> [Activity] Restate the material below word for word, from its first line to its last.

::::::::

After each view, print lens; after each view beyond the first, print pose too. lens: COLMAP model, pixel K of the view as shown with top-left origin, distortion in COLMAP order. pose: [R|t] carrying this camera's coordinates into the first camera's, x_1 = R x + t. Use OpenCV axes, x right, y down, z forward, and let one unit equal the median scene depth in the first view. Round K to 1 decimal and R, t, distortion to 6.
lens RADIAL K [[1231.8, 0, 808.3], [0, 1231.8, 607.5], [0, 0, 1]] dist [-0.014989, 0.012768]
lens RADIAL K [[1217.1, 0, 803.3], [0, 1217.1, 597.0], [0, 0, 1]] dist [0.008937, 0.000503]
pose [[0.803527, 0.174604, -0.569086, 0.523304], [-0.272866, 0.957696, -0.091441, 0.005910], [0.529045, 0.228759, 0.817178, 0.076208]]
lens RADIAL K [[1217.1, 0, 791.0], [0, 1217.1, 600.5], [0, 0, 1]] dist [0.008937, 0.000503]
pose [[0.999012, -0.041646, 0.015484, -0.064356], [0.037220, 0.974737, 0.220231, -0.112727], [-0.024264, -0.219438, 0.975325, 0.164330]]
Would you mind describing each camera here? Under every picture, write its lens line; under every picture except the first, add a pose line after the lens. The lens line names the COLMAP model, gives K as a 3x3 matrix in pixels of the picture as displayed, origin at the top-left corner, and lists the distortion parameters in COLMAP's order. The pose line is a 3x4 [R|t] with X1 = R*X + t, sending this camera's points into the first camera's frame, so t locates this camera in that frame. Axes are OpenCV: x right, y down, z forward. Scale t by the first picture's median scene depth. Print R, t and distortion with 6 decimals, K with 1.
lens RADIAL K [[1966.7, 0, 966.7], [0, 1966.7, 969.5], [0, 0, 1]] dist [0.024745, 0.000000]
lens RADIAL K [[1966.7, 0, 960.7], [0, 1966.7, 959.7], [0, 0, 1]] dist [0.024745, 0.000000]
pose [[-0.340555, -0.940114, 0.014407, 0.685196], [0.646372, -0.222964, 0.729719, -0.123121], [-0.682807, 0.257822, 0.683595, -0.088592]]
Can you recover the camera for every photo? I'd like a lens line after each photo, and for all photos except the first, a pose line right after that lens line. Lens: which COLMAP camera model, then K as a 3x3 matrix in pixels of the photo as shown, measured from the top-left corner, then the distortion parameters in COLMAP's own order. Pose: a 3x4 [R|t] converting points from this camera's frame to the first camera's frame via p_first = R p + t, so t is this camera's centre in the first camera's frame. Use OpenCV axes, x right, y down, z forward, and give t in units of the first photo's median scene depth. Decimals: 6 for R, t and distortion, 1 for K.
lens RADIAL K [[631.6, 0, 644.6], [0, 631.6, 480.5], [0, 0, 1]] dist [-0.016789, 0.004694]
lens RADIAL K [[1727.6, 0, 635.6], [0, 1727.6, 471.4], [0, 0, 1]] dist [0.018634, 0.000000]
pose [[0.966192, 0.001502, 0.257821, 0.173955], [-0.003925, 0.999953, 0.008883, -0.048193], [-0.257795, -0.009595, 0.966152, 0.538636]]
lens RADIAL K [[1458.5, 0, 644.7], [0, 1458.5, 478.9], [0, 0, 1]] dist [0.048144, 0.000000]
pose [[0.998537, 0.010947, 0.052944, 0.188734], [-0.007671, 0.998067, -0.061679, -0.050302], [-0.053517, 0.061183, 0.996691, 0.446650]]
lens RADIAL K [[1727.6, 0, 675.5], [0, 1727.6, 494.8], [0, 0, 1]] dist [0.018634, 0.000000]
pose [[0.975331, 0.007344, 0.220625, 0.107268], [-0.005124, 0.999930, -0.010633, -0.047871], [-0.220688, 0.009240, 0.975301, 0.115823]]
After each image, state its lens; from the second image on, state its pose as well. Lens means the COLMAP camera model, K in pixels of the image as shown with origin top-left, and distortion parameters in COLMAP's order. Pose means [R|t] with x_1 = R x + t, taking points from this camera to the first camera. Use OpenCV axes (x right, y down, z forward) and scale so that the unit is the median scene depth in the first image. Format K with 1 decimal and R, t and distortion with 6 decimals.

::::::::

> [Task answer]
After each view, print lens; after each view beyond the first, print pose too. lens: COLMAP model, pixel K of the view as shown with top-left origin, distortion in COLMAP order. pose: [R|t] carrying this camera's coordinates into the first camera's, x_1 = R x + t. Use OpenCV axes, x right, y down, z forward, and let one unit equal the median scene depth in the first view. Round K to 1 decimal and R, t, distortion to 6.
lens RADIAL K [[1231.8, 0, 808.3], [0, 1231.8, 607.5], [0, 0, 1]] dist [-0.014989, 0.012768]
lens RADIAL K [[1217.1, 0, 803.3], [0, 1217.1, 597.0], [0, 0, 1]] dist [0.008937, 0.000503]
pose [[0.803527, 0.174604, -0.569086, 0.523304], [-0.272866, 0.957696, -0.091441, 0.005910], [0.529045, 0.228759, 0.817178, 0.076208]]
lens RADIAL K [[1217.1, 0, 791.0], [0, 1217.1, 600.5], [0, 0, 1]] dist [0.008937, 0.000503]
pose [[0.999012, -0.041646, 0.015484, -0.064356], [0.037220, 0.974737, 0.220231, -0.112727], [-0.024264, -0.219438, 0.975325, 0.164330]]
Would you mind describing each camera here? Under every picture, write its lens line; under every picture except the first, add a pose line after the lens. The lens line names the COLMAP model, gives K as a 3x3 matrix in pixels of the picture as displayed, origin at the top-left corner, and lists the distortion parameters in COLMAP's order. The pose line is a 3x4 [R|t] with X1 = R*X + t, sending this camera's points into the first camera's frame, so t locates this camera in that frame. Axes are OpenCV: x right, y down, z forward. Scale t by the first picture's median scene depth. Print R, t and distortion with 6 decimals, K with 1.
lens RADIAL K [[1966.7, 0, 966.7], [0, 1966.7, 969.5], [0, 0, 1]] dist [0.024745, 0.000000]
lens RADIAL K [[1966.7, 0, 960.7], [0, 1966.7, 959.7], [0, 0, 1]] dist [0.024745, 0.000000]
pose [[-0.340555, -0.940114, 0.014407, 0.685196], [0.646372, -0.222964, 0.729719, -0.123121], [-0.682807, 0.257822, 0.683595, -0.088592]]
Can you recover the camera for every photo? I'd like a lens line after each photo, and for all photos except the first, a pose line right after that lens line. Lens: which COLMAP camera model, then K as a 3x3 matrix in pixels of the photo as shown, measured from the top-left corner, then the distortion parameters in COLMAP's own order. Pose: a 3x4 [R|t] converting points from this camera's frame to the first camera's frame via p_first = R p + t, so t is this camera's centre in the first camera's frame. Use OpenCV axes, x right, y down, z forward, and give t in units of the first photo's median scene depth. Decimals: 6 for R, t and distortion, 1 for K.
lens RADIAL K [[631.6, 0, 644.6], [0, 631.6, 480.5], [0, 0, 1]] dist [-0.016789, 0.004694]
lens RADIAL K [[1727.6, 0, 635.6], [0, 1727.6, 471.4], [0, 0, 1]] dist [0.018634, 0.000000]
pose [[0.966192, 0.001502, 0.257821, 0.173955], [-0.003925, 0.999953, 0.008883, -0.048193], [-0.257795, -0.009595, 0.966152, 0.538636]]
lens RADIAL K [[1458.5, 0, 644.7], [0, 1458.5, 478.9], [0, 0, 1]] dist [0.048144, 0.000000]
pose [[0.998537, 0.010947, 0.052944, 0.188734], [-0.007671, 0.998067, -0.061679, -0.050302], [-0.053517, 0.061183, 0.996691, 0.446650]]
lens RADIAL K [[1727.6, 0, 675.5], [0, 1727.6, 494.8], [0, 0, 1]] dist [0.018634, 0.000000]
pose [[0.975331, 0.007344, 0.220625, 0.107268], [-0.005124, 0.999930, -0.010633, -0.047871], [-0.220688, 0.009240, 0.975301, 0.115823]]
After each image, state its lens; from the second image on, state its pose as well. Lens means the COLMAP camera model, K in pixels of the image as shown with origin top-left, and distortion parameters in COLMAP's order. Pose means [R|t] with x_1 = R x + t, taking points from this camera to the first camera. Use OpenCV axes (x right, y down, z forward) and scale so that the unit is the median scene depth in the first image. Format K with 1 decimal and R, t and distortion with 6 decimals.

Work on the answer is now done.